Pays de la Loire. Fin de l’uniforme au lycée : une « lubie idéologique » à 210 000 euros dénonce l’opposition régionale

Le Groupe Le Printemps des Pays de la Loire, minorité régionale, dénonce le coût de l’expérimentation de l’uniforme au lycée, abandonnée en toute discrétion par la majorité.

Le 25 juin dernier, la Majorité régionale présentait – « en grande pompe » selon les élus du groupe le Printemps des Pays de la Loire – son Compte financier unique. « Un exercice comptable qu’elle a tenu à mettre en scène pour vanter, à grand renfort de communication, les soi-disant bénéfices de ses coupes budgétaires », soulignent les élus d’opposition.
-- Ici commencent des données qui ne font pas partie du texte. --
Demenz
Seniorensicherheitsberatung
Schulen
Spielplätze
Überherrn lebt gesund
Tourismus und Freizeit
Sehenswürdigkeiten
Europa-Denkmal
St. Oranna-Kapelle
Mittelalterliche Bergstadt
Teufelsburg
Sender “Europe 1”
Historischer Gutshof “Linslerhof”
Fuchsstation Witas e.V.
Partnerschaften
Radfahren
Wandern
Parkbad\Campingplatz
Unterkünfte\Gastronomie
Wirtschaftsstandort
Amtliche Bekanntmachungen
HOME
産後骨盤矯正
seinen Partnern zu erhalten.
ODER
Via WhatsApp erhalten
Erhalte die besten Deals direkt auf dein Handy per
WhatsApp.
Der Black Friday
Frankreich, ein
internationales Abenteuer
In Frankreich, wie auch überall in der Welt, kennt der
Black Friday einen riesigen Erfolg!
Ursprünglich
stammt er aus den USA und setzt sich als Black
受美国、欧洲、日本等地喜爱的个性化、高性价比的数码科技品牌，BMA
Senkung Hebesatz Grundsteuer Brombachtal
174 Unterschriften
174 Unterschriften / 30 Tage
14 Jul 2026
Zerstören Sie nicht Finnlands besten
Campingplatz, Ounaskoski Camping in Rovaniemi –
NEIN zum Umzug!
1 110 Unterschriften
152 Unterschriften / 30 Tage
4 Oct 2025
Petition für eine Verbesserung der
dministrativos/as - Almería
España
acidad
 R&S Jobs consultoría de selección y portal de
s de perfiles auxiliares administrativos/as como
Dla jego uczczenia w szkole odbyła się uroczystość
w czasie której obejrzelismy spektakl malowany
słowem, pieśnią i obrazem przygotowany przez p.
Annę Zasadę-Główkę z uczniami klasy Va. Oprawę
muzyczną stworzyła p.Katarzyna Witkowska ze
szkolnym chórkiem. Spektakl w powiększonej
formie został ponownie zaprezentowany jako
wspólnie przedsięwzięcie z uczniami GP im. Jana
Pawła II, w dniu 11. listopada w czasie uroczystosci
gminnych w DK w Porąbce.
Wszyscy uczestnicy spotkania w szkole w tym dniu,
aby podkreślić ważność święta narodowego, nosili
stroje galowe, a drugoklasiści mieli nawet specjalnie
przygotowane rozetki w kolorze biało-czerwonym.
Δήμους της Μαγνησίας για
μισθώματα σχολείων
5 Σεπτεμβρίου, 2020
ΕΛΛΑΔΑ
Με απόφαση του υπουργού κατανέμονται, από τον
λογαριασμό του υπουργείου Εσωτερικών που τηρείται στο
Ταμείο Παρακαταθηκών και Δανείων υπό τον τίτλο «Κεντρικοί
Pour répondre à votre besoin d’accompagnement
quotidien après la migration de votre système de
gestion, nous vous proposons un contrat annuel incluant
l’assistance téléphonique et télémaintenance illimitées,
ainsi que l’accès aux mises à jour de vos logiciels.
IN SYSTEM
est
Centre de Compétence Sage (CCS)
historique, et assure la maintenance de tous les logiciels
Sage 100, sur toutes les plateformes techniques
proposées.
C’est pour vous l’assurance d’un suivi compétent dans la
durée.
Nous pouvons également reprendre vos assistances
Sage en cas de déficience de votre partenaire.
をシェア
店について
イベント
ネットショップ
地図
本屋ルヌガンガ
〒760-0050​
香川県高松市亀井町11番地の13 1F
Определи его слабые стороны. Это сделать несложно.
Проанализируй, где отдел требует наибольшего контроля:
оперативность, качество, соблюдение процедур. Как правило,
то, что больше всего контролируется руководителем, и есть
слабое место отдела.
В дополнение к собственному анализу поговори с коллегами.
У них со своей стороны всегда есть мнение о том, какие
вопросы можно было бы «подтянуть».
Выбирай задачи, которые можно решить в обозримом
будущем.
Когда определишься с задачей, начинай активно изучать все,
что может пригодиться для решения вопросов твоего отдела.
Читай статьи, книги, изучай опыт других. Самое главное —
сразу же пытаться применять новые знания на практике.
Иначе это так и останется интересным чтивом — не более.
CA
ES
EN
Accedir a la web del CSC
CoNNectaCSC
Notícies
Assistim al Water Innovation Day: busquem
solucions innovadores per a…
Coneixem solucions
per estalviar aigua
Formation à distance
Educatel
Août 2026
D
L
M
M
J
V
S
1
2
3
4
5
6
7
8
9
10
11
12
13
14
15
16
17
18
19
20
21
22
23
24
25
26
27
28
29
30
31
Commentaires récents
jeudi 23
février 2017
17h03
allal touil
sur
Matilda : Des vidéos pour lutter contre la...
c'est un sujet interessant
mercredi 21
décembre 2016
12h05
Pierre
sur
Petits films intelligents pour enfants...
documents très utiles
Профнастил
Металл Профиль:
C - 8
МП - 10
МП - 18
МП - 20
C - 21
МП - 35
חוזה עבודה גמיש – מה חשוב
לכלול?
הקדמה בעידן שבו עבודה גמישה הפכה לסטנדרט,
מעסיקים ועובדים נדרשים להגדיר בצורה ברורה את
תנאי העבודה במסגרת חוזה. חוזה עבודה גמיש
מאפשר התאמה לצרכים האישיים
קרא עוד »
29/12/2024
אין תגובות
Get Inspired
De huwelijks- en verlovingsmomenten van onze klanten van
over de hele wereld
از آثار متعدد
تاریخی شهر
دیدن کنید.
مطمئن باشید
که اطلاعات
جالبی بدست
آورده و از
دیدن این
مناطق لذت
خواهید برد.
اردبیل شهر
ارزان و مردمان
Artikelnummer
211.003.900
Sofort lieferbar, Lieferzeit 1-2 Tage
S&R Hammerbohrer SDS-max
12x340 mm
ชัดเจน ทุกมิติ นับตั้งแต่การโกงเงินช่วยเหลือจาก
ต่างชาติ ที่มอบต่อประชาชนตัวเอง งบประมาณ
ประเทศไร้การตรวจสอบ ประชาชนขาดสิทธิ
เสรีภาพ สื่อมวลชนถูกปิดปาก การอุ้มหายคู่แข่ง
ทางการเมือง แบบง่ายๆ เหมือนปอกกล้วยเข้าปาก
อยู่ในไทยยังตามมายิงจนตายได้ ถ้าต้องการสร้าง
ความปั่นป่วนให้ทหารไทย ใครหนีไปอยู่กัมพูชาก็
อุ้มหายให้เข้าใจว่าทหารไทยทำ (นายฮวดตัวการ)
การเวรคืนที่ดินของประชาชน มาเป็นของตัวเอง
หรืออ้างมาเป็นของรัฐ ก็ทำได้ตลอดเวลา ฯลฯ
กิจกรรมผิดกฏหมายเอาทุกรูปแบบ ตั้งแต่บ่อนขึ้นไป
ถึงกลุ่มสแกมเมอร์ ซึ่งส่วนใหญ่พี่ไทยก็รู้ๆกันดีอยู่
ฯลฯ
Dans les petites lignes du rapport de présentation, on lit que l’expérimentation de la “tenue unique” dans les lycées est abandonnée. « Une décision prise en catimini, très loin du tapage fait lors de son lancement à la rentrée 2023. Une décision toute à l’image de celle de l’Etat qui, très discrètement, n’avait pas reconduit les crédits au budget 2026 », dénoncent-ils.  Pour Guillaume Garot, député de la Mayenne et président du groupe du Printemps des Pays de la Loire au Conseil régional : « Nous avions dénoncé ce choix idéologique et le coût que cela pouvait représenter. Tous comptes faits, cela a coûté 210 000 euros à la collectivité. Une dépense dont la Région aurait pu se passer. » Christine Tafforeau-Hardy, conseillère régionale de la Sarthe et membre de la commission lycées, rappelle que cette mesure était loin de faire l’unanimité : « On se souvient que les élèves du lycée manceau Touchard-Washington avaient clairement dit non à la tenue unique. Finalement, seul le lycée nantais Jacques-Cassard était entrée dans l’expérimentation». Et d’ajouter : « Considérer que l’uniforme pouvait être “LA” solution pour lutter contre le harcèlement scolaire et les inégalités, c’est méconnaitre notre jeunesse. » « Christelle Morançais fait payer à la collectivité le prix fort de ses choix idéologiques. La facture est salée : ces 210 000 € auraient été plus utiles dans les crédits éducatifs dont le montant en 2025 a été raboté d’1,3 Millions€ » conclut Guillaume Garot.